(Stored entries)

=-=-=-=-=

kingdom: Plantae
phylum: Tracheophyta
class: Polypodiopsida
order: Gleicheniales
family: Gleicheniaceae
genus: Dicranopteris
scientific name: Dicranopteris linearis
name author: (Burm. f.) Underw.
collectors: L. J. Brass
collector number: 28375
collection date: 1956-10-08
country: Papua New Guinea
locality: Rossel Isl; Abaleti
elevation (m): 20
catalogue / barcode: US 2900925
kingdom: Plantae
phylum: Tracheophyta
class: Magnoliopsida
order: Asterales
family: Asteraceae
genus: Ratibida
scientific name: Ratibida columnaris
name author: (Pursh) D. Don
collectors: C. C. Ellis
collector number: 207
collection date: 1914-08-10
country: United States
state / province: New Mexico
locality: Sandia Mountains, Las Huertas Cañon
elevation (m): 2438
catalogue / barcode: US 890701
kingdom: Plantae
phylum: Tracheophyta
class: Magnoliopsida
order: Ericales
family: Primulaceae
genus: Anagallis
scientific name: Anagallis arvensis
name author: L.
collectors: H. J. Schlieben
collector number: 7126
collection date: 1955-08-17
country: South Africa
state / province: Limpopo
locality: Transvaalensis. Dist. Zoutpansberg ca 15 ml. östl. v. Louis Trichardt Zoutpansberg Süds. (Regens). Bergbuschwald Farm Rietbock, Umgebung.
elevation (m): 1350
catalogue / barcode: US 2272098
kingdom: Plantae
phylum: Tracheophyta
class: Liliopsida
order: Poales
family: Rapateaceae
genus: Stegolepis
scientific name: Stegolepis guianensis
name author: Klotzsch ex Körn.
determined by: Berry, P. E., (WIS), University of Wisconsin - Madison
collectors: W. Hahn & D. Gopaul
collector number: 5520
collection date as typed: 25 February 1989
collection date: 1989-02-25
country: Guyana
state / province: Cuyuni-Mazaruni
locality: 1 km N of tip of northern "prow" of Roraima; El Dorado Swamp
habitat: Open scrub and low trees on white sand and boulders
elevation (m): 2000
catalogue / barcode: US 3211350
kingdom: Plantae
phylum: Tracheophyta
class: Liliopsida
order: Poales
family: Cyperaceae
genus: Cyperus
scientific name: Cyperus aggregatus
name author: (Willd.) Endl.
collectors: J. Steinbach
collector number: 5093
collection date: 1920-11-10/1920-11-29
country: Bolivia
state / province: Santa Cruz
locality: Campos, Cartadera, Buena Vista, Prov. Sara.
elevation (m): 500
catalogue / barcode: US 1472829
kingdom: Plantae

=-=-=-=-=

Problem
Rewrite all the records above, replacing each "collector number" with "field number" and keeping everything else as it is.

Response for this exercise
kingdom: Plantae
phylum: Tracheophyta
class: Polypodiopsida
order: Gleicheniales
family: Gleicheniaceae
genus: Dicranopteris
scientific name: Dicranopteris linearis
name author: (Burm. f.) Underw.
collectors: L. J. Brass
field number: 28375
collection date: 1956-10-08
country: Papua New Guinea
locality: Rossel Isl; Abaleti
elevation (m): 20
catalogue / barcode: US 2900925
kingdom: Plantae
phylum: Tracheophyta
class: Magnoliopsida
order: Asterales
family: Asteraceae
genus: Ratibida
scientific name: Ratibida columnaris
name author: (Pursh) D. Don
collectors: C. C. Ellis
field number: 207
collection date: 1914-08-10
country: United States
state / province: New Mexico
locality: Sandia Mountains, Las Huertas Cañon
elevation (m): 2438
catalogue / barcode: US 890701
kingdom: Plantae
phylum: Tracheophyta
class: Magnoliopsida
order: Ericales
family: Primulaceae
genus: Anagallis
scientific name: Anagallis arvensis
name author: L.
collectors: H. J. Schlieben
field number: 7126
collection date: 1955-08-17
country: South Africa
state / province: Limpopo
locality: Transvaalensis. Dist. Zoutpansberg ca 15 ml. östl. v. Louis Trichardt Zoutpansberg Süds. (Regens). Bergbuschwald Farm Rietbock, Umgebung.
elevation (m): 1350
catalogue / barcode: US 2272098
kingdom: Plantae
phylum: Tracheophyta
class: Liliopsida
order: Poales
family: Rapateaceae
genus: Stegolepis
scientific name: Stegolepis guianensis
name author: Klotzsch ex Körn.
determined by: Berry, P. E., (WIS), University of Wisconsin - Madison
collectors: W. Hahn & D. Gopaul
field number: 5520
collection date as typed: 25 February 1989
collection date: 1989-02-25
country: Guyana
state / province: Cuyuni-Mazaruni
locality: 1 km N of tip of northern "prow" of Roraima; El Dorado Swamp
habitat: Open scrub and low trees on white sand and boulders
elevation (m): 2000
catalogue / barcode: US 3211350
kingdom: Plantae
phylum: Tracheophyta
class: Liliopsida
order: Poales
family: Cyperaceae
genus: Cyperus
scientific name: Cyperus aggregatus
name author: (Willd.) Endl.
collectors: J. Steinbach
field number: 5093
collection date: 1920-11-10/1920-11-29
country: Bolivia
state / province: Santa Cruz
locality: Campos, Cartadera, Buena Vista, Prov. Sara.
elevation (m): 500
catalogue / barcode: US 1472829
kingdom: Plantae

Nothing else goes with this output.